The CQC publish reports on care in England using intelligence from inspections in additional to engagement with organisations and the public. An MSO (or equivalent) or individuals with a responsibility for delivering the medication safety agenda within an organisation, should have an awareness of these publications which may be helpful in setting local medication safety priorities.
The CQC monitor and inspect using a set of fundamental standards of care. An MSO (or equivalent) or individuals with a responsibility for setting and delivering the medication safety agenda within an organisation, should be aware of all standards relevant to the use of medicines to ensure alignment. The proper and safe use of medicines is covered under regulation 12 – Safe care and treatment.

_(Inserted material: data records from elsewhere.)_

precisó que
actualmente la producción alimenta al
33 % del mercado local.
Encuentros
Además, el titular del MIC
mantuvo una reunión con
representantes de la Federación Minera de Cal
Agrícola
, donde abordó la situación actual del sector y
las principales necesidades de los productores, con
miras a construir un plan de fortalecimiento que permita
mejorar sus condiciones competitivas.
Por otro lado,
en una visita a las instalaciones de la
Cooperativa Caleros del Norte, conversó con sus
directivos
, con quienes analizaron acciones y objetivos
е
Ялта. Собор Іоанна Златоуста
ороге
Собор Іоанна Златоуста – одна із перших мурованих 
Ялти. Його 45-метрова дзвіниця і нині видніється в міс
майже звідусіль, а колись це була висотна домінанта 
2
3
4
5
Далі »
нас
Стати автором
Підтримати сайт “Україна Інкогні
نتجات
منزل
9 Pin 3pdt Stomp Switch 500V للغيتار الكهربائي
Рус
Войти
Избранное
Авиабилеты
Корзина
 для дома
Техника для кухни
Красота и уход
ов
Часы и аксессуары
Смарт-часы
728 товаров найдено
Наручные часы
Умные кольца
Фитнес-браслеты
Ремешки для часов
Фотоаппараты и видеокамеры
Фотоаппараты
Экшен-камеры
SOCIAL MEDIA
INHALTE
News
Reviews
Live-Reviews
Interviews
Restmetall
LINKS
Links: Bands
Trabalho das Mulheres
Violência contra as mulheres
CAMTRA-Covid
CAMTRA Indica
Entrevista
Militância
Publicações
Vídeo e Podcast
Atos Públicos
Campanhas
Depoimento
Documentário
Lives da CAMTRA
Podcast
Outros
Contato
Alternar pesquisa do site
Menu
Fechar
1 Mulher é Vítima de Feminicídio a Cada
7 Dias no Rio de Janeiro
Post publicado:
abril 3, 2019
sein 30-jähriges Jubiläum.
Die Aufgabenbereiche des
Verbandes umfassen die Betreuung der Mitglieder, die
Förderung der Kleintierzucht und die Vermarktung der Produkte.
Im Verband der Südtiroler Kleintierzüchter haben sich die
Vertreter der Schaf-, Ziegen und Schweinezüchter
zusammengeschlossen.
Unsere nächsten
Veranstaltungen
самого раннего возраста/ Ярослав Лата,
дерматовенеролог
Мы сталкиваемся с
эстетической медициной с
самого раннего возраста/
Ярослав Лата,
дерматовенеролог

Key lines of enquiry (KLOEs) are used by the CQC as part of the inspection process. These serve as prompts and sources of evidence to help the inspectors to answer the five key questions: is the service safe, effective, caring, responsive and well-led. Awareness of these KLOEs assist an MSO (or equivalent) or individuals with a responsibility for setting and delivering the medication safety agenda to assess the medication safety culture within the organisation and identify of areas for safety improvement.
Preparing for a CQC inspection
MSOs (or equivalent) and individuals with a responsibility for delivering the medication safety agenda within an organisation may be asked to support managers in preparing for CQC visits and/or be invited to engagement meetings within the organisation. These individuals should be aware of CQC KLOE’s related to medication safety and be prepared to provide assurances that the organisation meets the CQC standards.